Friday brought about a big drop in the coal miners. Alpha Natural Resources Inc. (NYSE: ANR) tanked after Goldman Sachs downgraded the coal player from an already cautious Neutral rating down to a Sell rating. Its price target was also slashed to $4 from $6 in the call. Another coal mining stock that fell was Arch Coal Inc. (NYSE: ACI), yet it was not really the focus of the call.
So, the title of the story is a “Bull and Bear,” and the bull side of this is from Sterne Agee. Both Arch Coal and Alpha Natural Resources have Buy ratings at the firm.
Goldman Sachs cut its metallurgical coal price projection to $141 per metric ton in 2014, down from $150 previously. The downgrade also forecasts lower coal prices in 2015 and 2016 as well — on the heels of higher output in Australian output and slowing growth of Chinese imports. The firm’s other issue is limited supply rationalization in the United States. All of which are the basis for the downgrade in Alpha Natural resources.
Sterne Agee’s Michael Dudas and Satyadeep Jain do not agree — or actually they think this is all priced into a battered coal sector. This team recommended late on Friday that investors add to positions on this pullback. They said”
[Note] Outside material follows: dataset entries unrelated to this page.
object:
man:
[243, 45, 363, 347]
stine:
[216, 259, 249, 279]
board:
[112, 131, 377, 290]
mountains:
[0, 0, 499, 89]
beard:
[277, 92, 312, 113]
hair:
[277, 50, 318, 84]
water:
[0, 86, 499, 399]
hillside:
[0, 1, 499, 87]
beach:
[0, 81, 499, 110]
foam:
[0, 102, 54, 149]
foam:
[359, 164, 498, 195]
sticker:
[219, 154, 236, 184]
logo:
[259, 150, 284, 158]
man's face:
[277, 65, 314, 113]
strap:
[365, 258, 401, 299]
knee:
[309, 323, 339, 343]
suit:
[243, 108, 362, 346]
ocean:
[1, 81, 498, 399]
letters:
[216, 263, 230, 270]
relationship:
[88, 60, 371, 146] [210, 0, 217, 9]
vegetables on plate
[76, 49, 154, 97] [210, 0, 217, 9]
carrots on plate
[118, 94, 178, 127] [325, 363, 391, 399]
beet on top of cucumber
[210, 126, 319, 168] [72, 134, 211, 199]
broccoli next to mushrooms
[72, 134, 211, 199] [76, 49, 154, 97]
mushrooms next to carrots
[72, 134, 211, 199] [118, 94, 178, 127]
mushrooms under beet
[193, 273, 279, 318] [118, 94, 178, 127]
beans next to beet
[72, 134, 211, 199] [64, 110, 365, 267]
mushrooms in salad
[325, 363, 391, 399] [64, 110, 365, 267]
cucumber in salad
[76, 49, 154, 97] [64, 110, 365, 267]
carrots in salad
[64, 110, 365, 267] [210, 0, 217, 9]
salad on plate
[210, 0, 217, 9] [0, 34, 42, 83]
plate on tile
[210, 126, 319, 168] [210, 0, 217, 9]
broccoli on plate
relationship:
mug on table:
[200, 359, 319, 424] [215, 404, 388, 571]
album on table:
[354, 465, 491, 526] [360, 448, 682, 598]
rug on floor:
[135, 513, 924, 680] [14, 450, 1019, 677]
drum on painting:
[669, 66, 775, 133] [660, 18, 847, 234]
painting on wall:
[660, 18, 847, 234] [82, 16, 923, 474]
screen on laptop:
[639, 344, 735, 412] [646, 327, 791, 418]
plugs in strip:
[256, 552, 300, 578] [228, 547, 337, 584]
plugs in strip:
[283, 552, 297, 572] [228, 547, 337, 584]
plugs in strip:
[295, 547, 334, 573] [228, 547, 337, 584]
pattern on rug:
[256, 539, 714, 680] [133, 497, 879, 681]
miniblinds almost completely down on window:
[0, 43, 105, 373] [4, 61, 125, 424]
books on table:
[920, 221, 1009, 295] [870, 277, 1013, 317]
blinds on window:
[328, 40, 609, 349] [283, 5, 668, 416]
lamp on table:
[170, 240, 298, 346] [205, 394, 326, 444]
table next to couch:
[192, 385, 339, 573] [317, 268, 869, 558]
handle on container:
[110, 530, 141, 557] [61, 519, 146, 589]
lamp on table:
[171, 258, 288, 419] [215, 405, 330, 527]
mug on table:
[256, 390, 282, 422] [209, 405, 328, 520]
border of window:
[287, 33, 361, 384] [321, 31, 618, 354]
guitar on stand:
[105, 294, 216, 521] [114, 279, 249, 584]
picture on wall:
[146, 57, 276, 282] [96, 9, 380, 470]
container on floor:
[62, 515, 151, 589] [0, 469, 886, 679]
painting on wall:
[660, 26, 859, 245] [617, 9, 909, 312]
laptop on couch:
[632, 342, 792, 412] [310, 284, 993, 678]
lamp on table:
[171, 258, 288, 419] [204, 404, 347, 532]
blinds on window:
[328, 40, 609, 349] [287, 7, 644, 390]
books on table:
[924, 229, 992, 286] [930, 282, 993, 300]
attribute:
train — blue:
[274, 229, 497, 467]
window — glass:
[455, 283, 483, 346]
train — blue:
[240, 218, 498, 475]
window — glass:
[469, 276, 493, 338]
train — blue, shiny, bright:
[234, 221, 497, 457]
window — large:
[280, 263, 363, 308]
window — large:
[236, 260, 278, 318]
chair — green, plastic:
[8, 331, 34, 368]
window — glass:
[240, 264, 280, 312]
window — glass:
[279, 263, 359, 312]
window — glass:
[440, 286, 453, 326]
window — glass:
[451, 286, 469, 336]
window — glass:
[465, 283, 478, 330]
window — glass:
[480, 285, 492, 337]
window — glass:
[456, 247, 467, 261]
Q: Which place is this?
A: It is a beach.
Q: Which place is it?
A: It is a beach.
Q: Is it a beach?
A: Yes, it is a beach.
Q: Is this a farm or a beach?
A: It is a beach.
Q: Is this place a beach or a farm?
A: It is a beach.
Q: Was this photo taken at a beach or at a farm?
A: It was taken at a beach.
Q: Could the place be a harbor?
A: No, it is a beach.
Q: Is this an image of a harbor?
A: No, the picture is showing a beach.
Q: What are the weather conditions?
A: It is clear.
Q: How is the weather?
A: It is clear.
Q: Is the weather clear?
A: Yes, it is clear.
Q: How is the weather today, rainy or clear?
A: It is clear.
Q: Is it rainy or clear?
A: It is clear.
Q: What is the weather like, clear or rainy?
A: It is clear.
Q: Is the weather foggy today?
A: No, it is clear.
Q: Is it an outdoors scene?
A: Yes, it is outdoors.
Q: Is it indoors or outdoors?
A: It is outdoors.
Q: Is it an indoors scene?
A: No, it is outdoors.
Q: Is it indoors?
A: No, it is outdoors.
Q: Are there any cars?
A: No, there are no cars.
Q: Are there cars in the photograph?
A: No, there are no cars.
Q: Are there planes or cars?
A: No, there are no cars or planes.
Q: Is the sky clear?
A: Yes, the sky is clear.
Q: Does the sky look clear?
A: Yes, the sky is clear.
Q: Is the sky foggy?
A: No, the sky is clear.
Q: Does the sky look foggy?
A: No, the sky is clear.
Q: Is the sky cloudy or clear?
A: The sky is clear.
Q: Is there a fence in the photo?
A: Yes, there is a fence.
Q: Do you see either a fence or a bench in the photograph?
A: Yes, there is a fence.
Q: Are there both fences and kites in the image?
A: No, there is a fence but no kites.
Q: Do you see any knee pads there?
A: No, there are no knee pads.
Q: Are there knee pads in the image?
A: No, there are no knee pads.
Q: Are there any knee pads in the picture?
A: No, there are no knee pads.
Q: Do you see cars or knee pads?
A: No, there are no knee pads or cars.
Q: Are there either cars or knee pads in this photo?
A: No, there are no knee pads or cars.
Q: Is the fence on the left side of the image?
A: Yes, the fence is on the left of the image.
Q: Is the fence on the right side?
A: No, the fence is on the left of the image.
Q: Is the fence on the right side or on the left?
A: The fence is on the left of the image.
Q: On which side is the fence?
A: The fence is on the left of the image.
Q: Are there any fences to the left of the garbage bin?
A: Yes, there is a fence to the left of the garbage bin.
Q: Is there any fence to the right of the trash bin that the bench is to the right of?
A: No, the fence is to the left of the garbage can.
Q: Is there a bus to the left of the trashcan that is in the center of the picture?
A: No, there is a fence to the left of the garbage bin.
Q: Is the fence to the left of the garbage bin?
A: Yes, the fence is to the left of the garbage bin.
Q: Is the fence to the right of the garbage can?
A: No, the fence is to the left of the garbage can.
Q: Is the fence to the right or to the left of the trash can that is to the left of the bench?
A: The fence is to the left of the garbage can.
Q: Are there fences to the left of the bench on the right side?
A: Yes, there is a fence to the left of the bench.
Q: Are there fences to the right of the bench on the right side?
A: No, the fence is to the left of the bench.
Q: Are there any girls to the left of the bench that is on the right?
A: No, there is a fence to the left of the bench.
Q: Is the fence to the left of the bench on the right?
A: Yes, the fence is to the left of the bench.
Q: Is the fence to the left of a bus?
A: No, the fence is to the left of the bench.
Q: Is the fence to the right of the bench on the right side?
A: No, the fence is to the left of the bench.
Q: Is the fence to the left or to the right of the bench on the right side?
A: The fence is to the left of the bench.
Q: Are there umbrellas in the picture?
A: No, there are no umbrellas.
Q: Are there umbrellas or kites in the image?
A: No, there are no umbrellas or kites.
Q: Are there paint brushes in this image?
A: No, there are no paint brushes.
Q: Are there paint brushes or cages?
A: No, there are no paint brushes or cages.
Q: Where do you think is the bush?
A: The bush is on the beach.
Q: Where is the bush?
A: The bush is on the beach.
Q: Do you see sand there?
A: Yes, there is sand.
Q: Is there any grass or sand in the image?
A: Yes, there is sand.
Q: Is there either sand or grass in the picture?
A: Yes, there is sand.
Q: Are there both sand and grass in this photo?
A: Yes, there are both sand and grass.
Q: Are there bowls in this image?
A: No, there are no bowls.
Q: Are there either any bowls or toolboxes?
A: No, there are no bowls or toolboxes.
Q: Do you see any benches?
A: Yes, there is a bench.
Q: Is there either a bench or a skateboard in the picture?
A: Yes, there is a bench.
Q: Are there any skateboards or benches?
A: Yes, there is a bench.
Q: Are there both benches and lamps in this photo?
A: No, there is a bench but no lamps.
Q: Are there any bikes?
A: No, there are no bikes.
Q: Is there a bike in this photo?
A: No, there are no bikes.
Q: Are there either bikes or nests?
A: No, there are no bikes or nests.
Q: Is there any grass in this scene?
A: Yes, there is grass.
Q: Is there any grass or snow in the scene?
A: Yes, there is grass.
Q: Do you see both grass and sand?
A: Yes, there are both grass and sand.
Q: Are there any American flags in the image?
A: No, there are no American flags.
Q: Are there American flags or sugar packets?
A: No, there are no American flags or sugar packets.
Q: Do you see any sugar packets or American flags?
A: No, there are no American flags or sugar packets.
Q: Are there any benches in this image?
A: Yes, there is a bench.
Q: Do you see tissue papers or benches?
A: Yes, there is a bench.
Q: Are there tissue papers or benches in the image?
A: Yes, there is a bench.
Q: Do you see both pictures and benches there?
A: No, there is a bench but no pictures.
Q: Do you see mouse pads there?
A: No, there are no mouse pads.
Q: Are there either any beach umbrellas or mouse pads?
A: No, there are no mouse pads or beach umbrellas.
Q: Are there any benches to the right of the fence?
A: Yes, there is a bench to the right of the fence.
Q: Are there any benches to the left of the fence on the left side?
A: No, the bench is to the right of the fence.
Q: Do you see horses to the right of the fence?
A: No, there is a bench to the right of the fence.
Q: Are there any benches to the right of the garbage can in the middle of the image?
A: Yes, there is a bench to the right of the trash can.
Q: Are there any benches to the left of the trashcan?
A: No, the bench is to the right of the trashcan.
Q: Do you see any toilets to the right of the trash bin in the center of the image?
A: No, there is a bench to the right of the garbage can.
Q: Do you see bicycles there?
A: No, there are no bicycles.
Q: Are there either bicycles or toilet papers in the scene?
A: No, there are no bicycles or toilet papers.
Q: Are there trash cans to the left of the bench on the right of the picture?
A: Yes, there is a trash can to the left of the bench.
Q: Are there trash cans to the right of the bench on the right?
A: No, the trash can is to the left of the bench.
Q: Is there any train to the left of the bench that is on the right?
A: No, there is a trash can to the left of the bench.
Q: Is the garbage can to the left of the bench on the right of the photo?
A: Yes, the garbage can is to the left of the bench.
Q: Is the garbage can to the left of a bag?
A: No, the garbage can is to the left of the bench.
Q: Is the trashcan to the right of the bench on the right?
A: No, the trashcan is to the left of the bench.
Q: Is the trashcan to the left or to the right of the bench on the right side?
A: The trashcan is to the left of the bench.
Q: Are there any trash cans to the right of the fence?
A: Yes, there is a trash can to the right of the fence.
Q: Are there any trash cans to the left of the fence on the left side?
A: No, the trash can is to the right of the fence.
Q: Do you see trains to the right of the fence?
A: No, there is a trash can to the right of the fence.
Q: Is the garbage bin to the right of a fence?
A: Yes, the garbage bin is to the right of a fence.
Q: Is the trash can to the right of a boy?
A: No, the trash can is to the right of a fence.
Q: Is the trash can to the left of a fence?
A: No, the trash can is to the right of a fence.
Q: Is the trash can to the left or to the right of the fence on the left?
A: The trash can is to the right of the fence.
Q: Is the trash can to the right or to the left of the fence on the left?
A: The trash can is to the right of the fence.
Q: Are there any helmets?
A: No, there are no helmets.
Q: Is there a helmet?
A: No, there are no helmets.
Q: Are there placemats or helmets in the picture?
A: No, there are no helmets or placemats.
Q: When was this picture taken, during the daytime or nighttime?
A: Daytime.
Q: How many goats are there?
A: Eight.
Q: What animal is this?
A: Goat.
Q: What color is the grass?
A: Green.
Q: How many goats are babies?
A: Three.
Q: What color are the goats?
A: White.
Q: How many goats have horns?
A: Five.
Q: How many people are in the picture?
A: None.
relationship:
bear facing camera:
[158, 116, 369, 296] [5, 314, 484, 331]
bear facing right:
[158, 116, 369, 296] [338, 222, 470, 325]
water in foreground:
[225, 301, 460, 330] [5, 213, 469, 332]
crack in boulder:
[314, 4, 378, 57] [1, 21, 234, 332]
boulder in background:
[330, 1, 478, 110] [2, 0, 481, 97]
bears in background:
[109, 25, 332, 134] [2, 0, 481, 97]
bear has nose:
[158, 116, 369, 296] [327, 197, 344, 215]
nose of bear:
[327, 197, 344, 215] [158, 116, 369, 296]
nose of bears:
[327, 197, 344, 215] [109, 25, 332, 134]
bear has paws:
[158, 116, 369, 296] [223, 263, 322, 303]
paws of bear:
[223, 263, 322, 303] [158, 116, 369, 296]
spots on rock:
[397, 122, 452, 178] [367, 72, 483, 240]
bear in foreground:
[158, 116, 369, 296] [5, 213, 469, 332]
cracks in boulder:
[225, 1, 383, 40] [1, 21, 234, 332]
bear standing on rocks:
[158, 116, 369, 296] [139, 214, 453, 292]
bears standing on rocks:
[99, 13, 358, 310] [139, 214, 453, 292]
Regarding coal, the positive impact of improved US coal burn, reduced utility stockpiles and a higher natural gas price deck at times has been offset by continued negative sentiment surrounding global met coal dynamics. While a return to more normalized pricing environment will require producer discipline whose evidence remains shallow, we believe current coking coal prices suggest an output adjustment during 2014. We find the decline in Alpha’s valuation overdone and would add to positions. We rate ACI, ANR, BTU, CNX as Buys.
Arch Coal shares are still higher than the point where they were when we said the shares could double in 2014. This is still possible, but the risks have not changed either.
Alpha Natural Resources was down 11% at $4.87 and Arch Coal was down 4.5% at $4.46 right before the closing bell on Friday.